§ **Source material**
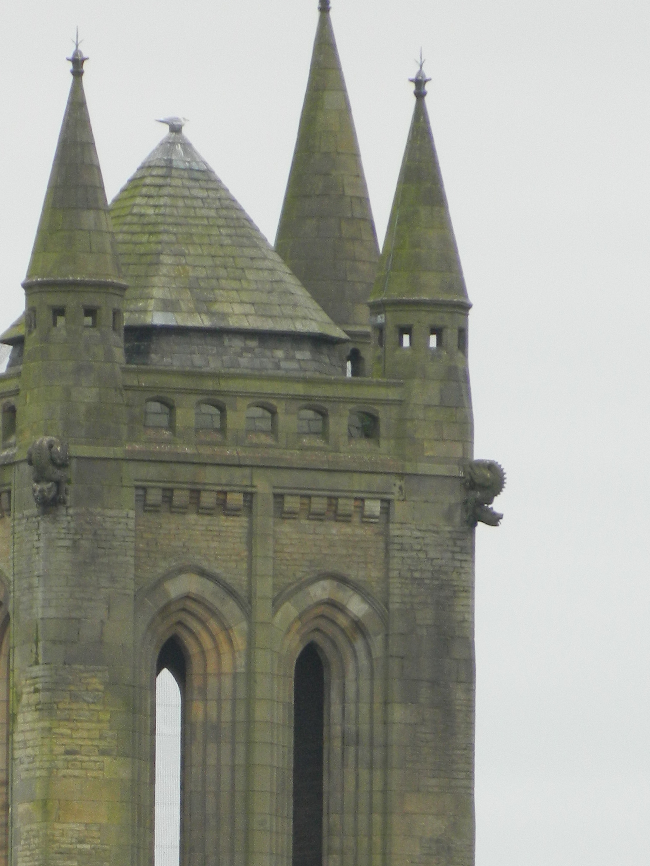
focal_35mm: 763
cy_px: 766
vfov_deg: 2.6
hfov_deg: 1.9
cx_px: 212
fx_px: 19103
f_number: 5.7
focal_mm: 71.2
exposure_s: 1/100
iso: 140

§ **Task objective**
Repeat each entry above exactly. Omit the pictures.

§ **Output of the task**
focal_35mm: 763
cy_px: 766
vfov_deg: 2.6
hfov_deg: 1.9
cx_px: 212
fx_px: 19103
f_number: 5.7
focal_mm: 71.2
exposure_s: 1/100
iso: 140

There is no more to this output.